塔型は、下から蒸気(火山性ガス)を入れ、上から水を入れ途中の隔板によって拡散された水と高温の蒸気が混ざり合い温泉が出来ます。 詳しい構造は、“こちら”をどうぞ。
出来上がった温泉は、大涌谷で自然に湧き出る自噴温泉(当社の総湯量の約30%)と混合され、再度温度調節のため各造成装置の温泉用水の配分が調整されます。 各起点では、火山ガス(硫化水素ガスや二酸化硫黄ガス)と温度、量の最終的チェックを行い、各方面へ送り出されます。
各地域では、いくつもの支線に別れますので、各支線の調整及び供給先の調整を毎日係員が行います。
大涌谷の造成装置や送湯管は、硫黄や湯の花が一晩で付着してしまうため、 毎日そういったものの除去作業を行わなければなりません。 そして、作業現場は火山ガス濃度が非常に高いため作業員は、防毒マスクを必ず着用し作業にあたります。 写真は、造成槽噴気管の硫黄除去作業。

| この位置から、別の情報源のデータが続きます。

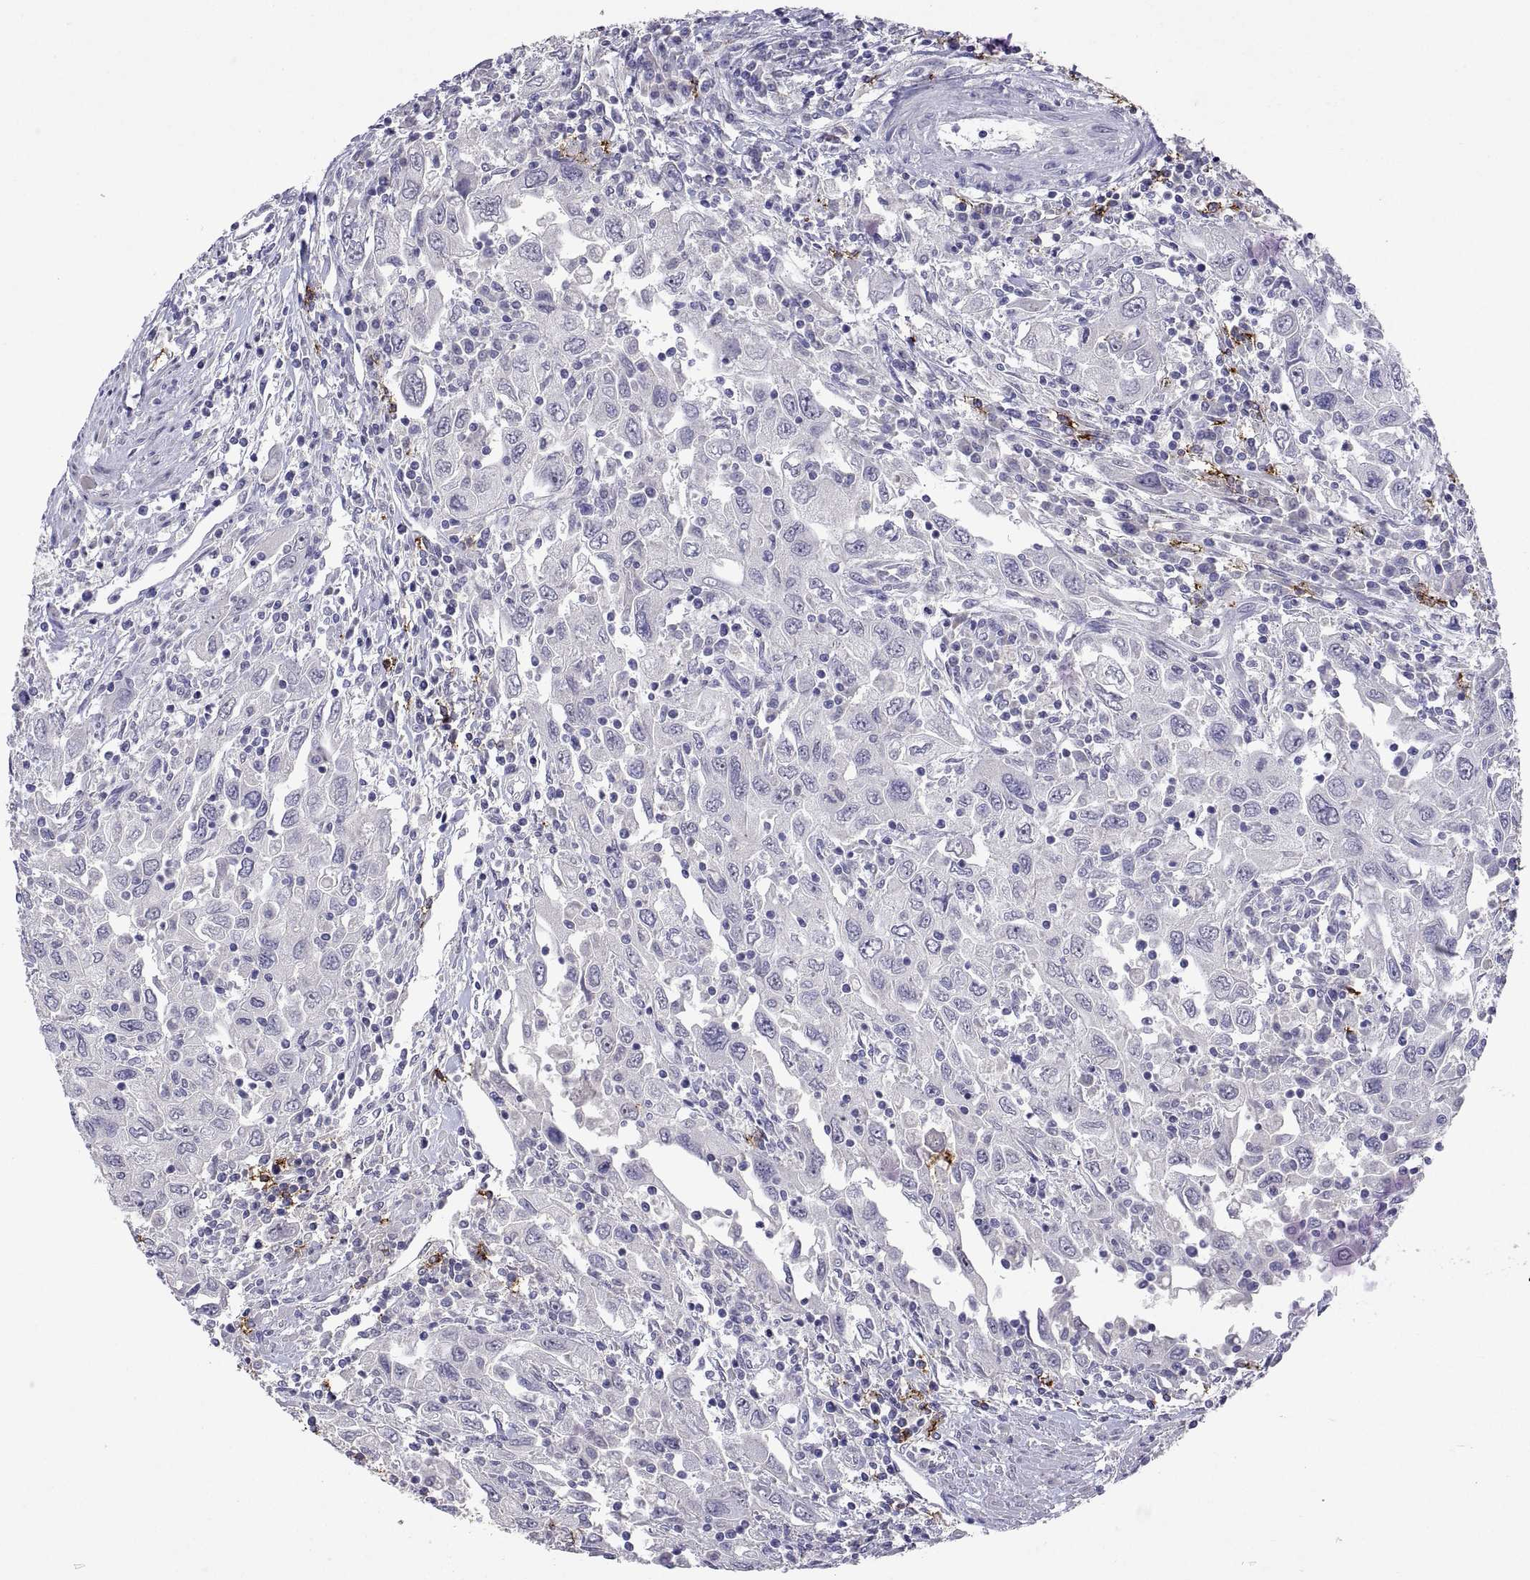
{"staining": {"intensity": "negative", "quantity": "none", "location": "none"}, "tissue": "urothelial cancer", "cell_type": "Tumor cells", "image_type": "cancer", "snomed": [{"axis": "morphology", "description": "Urothelial carcinoma, High grade"}, {"axis": "topography", "description": "Urinary bladder"}], "caption": "DAB immunohistochemical staining of high-grade urothelial carcinoma displays no significant expression in tumor cells.", "gene": "MS4A1", "patient": {"sex": "male", "age": 76}}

造成装置からの配管(直径150mm~200mm)も、場所によっては半日で詰まってしまいます。 そこで、1日2回竹を割って数十mつないだ掃除用具(払い棒)で、管内を掃除します。
造成塔内も、壁面に硫黄が大量に付着します。これは、外側から叩いて衝撃で落とし、掃除窓よりかき出します。 造成塔は、7箇所ありそれぞれの硫黄の付き具合によって、週に1~3回位の割合で作業します。